Secondly, recognize that our brain can change. Thanks to the science of neuroplasticity our brain areas that support focus and resilience can be trained with consistent practice in meditation. Over time your attention will improve.
Third, be aware of the habit of switching your attention too quickly from one thing to another. Pay close attention to what you are doing in the moment. It is not useful to talk with someone while you are doing something else. i.e. checking your e-mails, text messages, face book, Instagram, etc., This is something many of us are guilty of in the modern age “thanks to our tendency to ‘multiscreen’ and increase needs for instant gratification.”

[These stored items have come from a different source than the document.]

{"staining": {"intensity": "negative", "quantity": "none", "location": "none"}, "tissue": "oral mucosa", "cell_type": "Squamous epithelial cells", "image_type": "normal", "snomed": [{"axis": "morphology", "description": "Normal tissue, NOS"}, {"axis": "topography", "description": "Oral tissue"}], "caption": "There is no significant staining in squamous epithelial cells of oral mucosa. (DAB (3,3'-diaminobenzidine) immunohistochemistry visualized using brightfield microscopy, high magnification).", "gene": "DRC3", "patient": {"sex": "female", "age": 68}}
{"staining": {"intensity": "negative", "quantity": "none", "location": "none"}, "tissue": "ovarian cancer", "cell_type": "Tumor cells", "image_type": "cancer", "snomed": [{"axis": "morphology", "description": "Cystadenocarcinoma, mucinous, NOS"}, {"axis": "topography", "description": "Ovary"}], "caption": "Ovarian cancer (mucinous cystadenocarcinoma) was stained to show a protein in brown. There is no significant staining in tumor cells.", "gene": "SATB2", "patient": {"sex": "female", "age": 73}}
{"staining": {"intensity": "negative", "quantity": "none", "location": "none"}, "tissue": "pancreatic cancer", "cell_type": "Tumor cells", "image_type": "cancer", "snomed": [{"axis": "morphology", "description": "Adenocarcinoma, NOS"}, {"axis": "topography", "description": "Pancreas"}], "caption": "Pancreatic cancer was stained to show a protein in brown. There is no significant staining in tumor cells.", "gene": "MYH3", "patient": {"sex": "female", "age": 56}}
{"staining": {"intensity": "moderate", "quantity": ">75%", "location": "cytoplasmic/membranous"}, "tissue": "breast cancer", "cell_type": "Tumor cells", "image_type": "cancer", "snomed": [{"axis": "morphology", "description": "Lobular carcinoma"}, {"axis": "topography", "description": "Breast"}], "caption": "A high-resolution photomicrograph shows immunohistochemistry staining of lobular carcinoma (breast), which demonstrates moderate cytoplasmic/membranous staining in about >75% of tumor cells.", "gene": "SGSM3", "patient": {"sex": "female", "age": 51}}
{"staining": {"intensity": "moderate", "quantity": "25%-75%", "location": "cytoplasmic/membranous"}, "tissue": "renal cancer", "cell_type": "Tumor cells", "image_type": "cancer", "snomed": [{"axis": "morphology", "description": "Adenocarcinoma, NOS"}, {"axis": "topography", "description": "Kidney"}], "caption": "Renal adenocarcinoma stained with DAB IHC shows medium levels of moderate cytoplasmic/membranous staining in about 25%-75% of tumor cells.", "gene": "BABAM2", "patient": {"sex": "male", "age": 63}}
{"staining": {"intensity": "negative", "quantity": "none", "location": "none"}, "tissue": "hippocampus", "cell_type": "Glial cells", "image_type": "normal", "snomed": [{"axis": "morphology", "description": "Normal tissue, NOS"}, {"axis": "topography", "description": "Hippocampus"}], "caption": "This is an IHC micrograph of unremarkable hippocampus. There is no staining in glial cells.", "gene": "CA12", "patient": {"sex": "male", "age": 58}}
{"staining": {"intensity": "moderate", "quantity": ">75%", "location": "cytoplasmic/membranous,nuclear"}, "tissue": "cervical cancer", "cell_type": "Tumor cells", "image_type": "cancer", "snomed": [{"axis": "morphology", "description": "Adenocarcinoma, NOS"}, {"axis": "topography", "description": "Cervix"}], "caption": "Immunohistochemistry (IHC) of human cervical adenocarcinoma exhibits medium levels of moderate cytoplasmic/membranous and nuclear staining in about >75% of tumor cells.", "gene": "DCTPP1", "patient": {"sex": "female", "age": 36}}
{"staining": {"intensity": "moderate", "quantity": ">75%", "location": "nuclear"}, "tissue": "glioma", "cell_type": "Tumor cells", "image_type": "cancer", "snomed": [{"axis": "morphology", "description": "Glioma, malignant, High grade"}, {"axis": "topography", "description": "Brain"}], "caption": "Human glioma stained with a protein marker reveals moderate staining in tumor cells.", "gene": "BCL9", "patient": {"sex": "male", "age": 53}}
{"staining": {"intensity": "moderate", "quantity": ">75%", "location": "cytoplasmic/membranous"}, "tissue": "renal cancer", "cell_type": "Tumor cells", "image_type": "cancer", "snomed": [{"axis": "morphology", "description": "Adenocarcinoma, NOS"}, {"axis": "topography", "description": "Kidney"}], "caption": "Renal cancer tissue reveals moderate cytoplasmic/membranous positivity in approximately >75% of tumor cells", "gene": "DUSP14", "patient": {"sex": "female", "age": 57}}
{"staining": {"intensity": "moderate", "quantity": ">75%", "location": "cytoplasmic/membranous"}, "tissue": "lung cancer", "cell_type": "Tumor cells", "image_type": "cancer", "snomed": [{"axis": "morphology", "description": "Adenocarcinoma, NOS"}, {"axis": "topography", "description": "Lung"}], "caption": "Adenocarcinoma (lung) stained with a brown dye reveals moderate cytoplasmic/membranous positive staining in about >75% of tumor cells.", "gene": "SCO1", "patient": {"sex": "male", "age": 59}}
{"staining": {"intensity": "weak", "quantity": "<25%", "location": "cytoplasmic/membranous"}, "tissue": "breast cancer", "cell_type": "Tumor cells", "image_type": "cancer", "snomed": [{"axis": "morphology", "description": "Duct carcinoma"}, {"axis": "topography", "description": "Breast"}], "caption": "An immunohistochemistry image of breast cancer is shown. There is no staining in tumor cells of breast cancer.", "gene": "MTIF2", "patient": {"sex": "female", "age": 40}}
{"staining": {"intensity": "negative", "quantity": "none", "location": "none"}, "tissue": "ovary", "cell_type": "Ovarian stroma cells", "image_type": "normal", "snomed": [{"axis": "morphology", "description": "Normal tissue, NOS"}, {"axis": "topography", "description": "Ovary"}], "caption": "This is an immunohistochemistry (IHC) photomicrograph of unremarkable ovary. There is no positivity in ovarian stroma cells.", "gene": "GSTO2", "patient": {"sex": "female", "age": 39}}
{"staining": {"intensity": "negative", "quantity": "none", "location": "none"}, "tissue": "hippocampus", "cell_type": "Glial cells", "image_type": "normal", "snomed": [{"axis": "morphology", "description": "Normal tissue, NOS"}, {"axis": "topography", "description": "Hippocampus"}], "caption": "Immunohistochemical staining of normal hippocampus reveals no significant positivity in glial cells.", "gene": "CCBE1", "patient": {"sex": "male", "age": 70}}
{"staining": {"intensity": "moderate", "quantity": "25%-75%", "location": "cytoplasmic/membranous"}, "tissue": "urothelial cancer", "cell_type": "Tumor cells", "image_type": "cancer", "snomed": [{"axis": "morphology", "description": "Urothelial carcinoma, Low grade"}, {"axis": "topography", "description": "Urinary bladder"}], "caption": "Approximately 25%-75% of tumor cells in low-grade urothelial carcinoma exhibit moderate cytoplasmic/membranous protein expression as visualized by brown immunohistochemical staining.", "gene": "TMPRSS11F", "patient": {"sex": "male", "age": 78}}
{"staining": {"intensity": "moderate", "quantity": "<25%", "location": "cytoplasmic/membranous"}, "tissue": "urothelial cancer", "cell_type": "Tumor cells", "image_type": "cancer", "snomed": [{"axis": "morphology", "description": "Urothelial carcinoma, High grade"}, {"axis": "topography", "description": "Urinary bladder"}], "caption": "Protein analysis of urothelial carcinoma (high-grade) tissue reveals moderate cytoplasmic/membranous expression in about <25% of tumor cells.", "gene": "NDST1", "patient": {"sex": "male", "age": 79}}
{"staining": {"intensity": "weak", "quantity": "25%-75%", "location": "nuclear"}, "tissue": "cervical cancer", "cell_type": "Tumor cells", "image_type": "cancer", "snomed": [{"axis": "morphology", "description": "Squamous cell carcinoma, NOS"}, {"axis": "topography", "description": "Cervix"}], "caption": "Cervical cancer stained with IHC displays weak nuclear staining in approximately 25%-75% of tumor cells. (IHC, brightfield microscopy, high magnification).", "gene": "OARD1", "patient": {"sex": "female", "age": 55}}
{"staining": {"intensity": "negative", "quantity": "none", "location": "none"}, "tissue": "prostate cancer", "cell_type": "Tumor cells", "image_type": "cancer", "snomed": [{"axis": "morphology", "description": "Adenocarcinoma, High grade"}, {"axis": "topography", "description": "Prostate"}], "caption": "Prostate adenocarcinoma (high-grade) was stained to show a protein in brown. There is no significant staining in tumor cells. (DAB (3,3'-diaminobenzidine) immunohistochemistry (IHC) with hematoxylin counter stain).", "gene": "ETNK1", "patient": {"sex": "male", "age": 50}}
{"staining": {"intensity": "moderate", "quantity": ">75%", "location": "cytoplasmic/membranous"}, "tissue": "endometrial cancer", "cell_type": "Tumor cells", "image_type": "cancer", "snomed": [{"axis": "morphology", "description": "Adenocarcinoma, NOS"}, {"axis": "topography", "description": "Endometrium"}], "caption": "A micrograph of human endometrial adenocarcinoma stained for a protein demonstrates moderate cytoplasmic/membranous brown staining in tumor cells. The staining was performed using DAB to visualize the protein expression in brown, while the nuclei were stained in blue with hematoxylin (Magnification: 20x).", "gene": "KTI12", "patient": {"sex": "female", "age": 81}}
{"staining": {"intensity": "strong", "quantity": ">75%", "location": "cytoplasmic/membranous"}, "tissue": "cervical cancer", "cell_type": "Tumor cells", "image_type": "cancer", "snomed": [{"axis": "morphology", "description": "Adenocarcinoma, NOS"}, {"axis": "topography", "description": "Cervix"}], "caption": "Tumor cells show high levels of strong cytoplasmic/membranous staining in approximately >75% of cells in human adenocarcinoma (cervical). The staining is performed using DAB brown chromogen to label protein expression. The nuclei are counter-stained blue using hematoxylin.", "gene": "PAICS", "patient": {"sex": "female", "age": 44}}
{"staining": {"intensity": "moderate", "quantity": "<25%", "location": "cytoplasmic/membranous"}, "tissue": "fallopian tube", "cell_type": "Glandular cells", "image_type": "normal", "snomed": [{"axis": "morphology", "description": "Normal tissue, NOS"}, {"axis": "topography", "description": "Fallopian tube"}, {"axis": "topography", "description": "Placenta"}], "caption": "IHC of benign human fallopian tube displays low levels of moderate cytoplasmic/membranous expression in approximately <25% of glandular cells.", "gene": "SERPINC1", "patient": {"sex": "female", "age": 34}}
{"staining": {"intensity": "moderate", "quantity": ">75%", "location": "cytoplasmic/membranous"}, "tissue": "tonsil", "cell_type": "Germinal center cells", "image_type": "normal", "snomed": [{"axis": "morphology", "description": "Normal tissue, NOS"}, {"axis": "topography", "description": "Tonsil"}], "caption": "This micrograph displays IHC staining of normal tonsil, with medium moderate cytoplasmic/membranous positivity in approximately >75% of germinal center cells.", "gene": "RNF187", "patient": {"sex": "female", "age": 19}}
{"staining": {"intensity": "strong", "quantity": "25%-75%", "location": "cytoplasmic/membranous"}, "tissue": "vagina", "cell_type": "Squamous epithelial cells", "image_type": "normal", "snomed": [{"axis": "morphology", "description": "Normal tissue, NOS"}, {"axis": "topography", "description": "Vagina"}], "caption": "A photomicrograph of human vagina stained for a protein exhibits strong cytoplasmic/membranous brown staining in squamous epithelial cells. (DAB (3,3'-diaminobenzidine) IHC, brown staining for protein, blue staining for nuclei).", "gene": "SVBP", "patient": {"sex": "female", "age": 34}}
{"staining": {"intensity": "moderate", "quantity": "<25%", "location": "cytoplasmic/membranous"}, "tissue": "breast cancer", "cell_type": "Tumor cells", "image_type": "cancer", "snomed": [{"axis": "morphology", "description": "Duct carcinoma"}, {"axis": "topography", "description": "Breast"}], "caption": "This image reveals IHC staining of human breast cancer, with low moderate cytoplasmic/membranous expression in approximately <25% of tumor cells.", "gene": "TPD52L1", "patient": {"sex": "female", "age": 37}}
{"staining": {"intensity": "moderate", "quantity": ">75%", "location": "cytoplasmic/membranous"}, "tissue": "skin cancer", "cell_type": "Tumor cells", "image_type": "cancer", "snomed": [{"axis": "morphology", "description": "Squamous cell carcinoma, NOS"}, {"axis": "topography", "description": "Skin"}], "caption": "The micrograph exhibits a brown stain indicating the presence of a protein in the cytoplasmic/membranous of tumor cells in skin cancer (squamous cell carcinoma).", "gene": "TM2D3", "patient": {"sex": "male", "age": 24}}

Fourth, Before you embark on something where you want to place your focus, know your Why? Knowing why you are doing something makes strong connections in our emotional center —limbic area— of our brain.
Finally, to prevent outside factors from hijacking your attention away from what you’re meant to be doing, create a schedule for yourself. When you want to meditate, make that your priority, when you want to eat, make that your priority and schedule things according to what you need to support your health and well-being.
Our jobs and careers depend on our ability to think for long periods of time. Luckily, scientific research has identified some fantastic ways to fight distraction and boost our natural ability to focus for longer periods of time.
A garden requires patient labor and attention. Plants do not grow merely to satisfy ambitions or to fulfill good intentions. They thrive because someone expended effort on them.